ACTIVITY => Please rewrite the lines from the line with "From the pictured" to the line with "Answer: approximately 135° to the small bird's own right", changing "tree branch" to "perch" and leaving everything else the same.

PROVIDED DATA =>
★ ★ ★ ★ ★ ★ ★

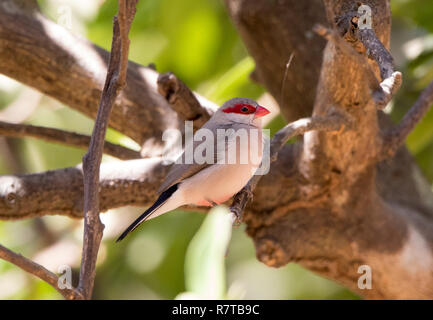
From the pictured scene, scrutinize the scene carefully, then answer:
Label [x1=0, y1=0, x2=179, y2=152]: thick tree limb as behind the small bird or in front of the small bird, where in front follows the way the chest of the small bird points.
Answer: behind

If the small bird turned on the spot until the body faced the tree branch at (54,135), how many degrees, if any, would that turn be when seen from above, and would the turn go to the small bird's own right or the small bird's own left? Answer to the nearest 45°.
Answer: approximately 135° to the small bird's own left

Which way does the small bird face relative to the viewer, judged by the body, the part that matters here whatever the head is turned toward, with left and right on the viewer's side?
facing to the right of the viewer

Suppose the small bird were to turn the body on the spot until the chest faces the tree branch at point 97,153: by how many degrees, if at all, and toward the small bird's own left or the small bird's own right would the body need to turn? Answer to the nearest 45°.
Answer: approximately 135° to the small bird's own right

★ ★ ★ ★ ★ ★ ★

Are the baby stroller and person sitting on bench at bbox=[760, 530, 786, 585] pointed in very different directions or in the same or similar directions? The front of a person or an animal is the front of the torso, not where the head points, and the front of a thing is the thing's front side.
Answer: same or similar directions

★ ★ ★ ★ ★ ★ ★

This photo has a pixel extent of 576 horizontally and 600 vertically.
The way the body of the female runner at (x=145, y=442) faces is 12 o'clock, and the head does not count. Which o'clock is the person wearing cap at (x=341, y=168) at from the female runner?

★ ★ ★ ★ ★ ★ ★

RESPONSE TO THIS EXERCISE =>
From the pictured scene, scrutinize the scene carefully, then answer:
Label [x1=0, y1=0, x2=179, y2=152]: thick tree limb as behind the small bird or in front of the small bird, where in front follows the way the chest of the small bird points.
Answer: behind

If the small bird turned on the spot until the body faced the perch at (54,135), how many degrees, if any, would that turn be when seen from above, and would the turn go to the small bird's own right or the small bird's own left? Answer to the nearest 45°.
Answer: approximately 135° to the small bird's own left

Which way does the small bird face relative to the viewer, judged by the body, the part that matters here whatever the head is turned toward, with left and right on the viewer's side?
facing to the right of the viewer

Suppose the small bird were to turn the body on the spot until the chest faces the perch at point 97,153: by how many degrees, if at all, and toward the small bird's own left or the small bird's own right would the body need to turn? Answer to the nearest 45°.
Answer: approximately 135° to the small bird's own right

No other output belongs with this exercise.